Is political discussion possible in online chatrooms? It absolutely is, argues Jennifer Stromer-Galley in a recent article. She and Anna M. Martinson analysed chatroom conversations to see whether or not the particularities of this online form of communication hinder meaningful, coherent and engaged discussion about politics.
(Previous research tend to claim that chat is not really suitable for such discussion, as messages are short and fragmented, arguments are underdeveloped, and random, wild changes in topic are rife.)
Without going into details of methodology, the idea was to compare chat exchanges from various topics of Yahoo! chat, and analyse their coherence, taking individual chat messages as units of analysis. The topics involved were politics, car racing, entertainment in general, and support for cancer patients.
Perhaps surprisingly, political discussion was measured to be the most on-topic by a large margin (93.5% of the messages were coded as on-topic), and it was the political discussion too that proved to be the most coherent (79% of messages relating to each other in such a meaningful, constructive manner that serves the development of conversation).
|Discussion topic||Auto racing||Cancer support||Entertainment||Politics|
|Num. of participants||40||39||22||26|
|N: first 500 lines of chat entered during a 2-hour recorded period on Yahoo! Chat|
This suggest that
users can sustain relatively coherent interaction on politcal talk [in chatrooms], suggesting [that] chat technology may not be an inherently problematic medium for political discourse.
The research also underlines that the topic of conversation affects the quality of conversation.
Two brief notes:
- If you consider the number of people having participated in the various chat sessions, it can be seen that political talk did not come to be more coherent than the others because there were fewer people involved in it.
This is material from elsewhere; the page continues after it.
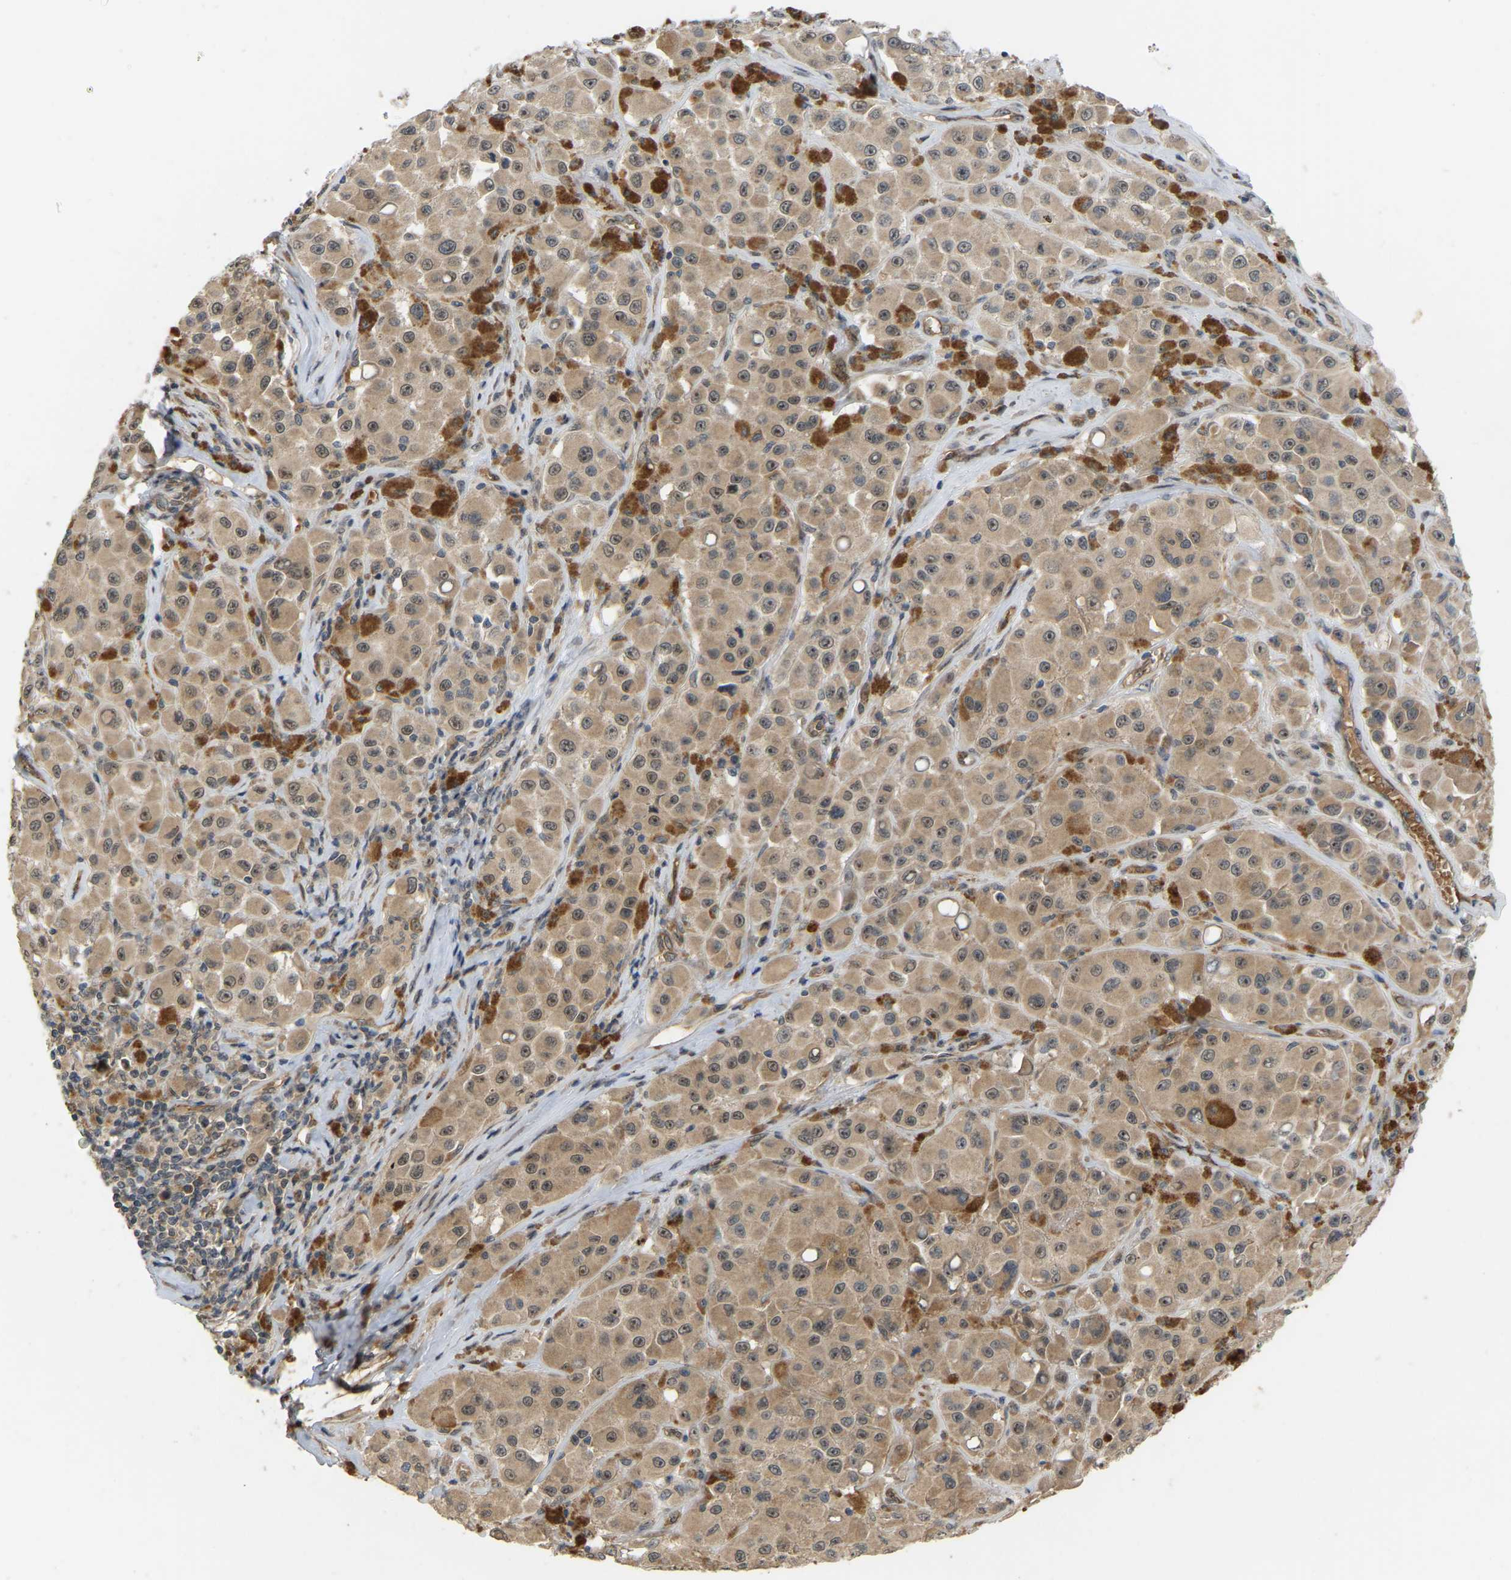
{"staining": {"intensity": "weak", "quantity": ">75%", "location": "cytoplasmic/membranous,nuclear"}, "tissue": "melanoma", "cell_type": "Tumor cells", "image_type": "cancer", "snomed": [{"axis": "morphology", "description": "Malignant melanoma, NOS"}, {"axis": "topography", "description": "Skin"}], "caption": "DAB immunohistochemical staining of human malignant melanoma displays weak cytoplasmic/membranous and nuclear protein positivity in about >75% of tumor cells.", "gene": "LIMK2", "patient": {"sex": "male", "age": 84}}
However, what the research doesn’t tell us is the distribution of messages among participants – i.e. it might be that the political conversation involved fewer people who actively participated in the conversation – and not just turned up to say “hi.”
- Coherence was measured on 2 levels. First, on the level of “organizing topic,” that is, looking into what percent of messages was on- and off-topic; second, on the level of “interactional topic,” looking into how the messages related to each other in developing the conversation. Not that these two do not depend on each other. An offtopic message can generate a perfectly coherent discussion (which has nothing to do with the organizing topic of the chatroom.
Jennifer Stromer-Galley, Anna M. Martinson (2009): Coherence in political computer-mediated communication: analysing topic relevance and drift in chat. Discourse & Communication 3(2), 195-216.